There was that moment in 1984 when This Mortal Coil recorded Song to the Siren, and that seemed to nail what 4AD stood for at the time. I remember hearing it reviewed on the original Round Table (I think Annie Lennox was one of the guests), and everyone was falling over themselves to lavish praise on it. And they referred back to the Tim Buckley original. When I put Song to the Siren on a mixtape for a Jeremy, I wrote on the sleeve notes about it being a cover version of a song by Tim Buckley "whoever he is". But I could not keep this ignorance for long, and when I saw this LP I had to buy it, even at the exorbitant price of £7.99 from Our Price.

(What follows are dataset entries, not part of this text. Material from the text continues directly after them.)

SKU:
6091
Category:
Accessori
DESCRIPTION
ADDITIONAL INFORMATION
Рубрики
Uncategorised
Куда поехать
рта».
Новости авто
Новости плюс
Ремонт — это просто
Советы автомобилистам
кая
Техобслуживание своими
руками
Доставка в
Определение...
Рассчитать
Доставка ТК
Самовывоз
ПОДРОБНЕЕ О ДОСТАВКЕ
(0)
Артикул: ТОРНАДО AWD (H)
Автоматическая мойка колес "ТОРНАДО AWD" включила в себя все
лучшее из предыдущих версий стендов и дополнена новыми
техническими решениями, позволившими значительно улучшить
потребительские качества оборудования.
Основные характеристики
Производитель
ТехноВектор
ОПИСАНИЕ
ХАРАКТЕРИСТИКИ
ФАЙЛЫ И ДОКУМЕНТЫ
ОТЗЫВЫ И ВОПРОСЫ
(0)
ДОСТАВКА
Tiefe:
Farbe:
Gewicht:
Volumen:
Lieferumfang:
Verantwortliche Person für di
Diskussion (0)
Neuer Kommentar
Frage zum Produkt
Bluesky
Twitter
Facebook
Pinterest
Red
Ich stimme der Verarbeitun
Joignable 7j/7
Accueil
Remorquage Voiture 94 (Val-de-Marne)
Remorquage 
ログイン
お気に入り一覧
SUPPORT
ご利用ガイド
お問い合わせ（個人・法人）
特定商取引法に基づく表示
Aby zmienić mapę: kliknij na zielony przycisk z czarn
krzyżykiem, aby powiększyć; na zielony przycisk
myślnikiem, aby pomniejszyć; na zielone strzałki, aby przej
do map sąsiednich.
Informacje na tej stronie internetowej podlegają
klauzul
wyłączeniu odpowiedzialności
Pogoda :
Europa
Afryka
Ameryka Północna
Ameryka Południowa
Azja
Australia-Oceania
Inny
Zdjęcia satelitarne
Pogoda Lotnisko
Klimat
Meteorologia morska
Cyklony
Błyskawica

There are other, much longer (and cheaper!) Tim Buckley compilations around these days. Nevertheless, this one (which you can't get any more) does a pretty good job in twelve songs, and kept me happy for a long time. Over those songs, you can hear him develop from the poppy Orbisonesque approach of the first album through the psychedelic narrative of Goodbye and Hello (which always reminds me of Neil Young's Broken Arrow) to the vibes-and-acoustic-strumming songs that dominate the second side of this LP. The latter sound to me like a downbeat version of Astral Weeks. I said before that you can now get most Tim Buckley albums for a fiver, but I see that isn't true of Blue Afternoon, from which three of the best Side 2 tracks originate. I'll have to keep an eye out for that.
Finally, it's all rounded off by Song to the Siren, the only song that appeared twice in John Peel's end-of-millennium Festive 50 (Tim Buckley at no.40; This Mortal Coil at no.10).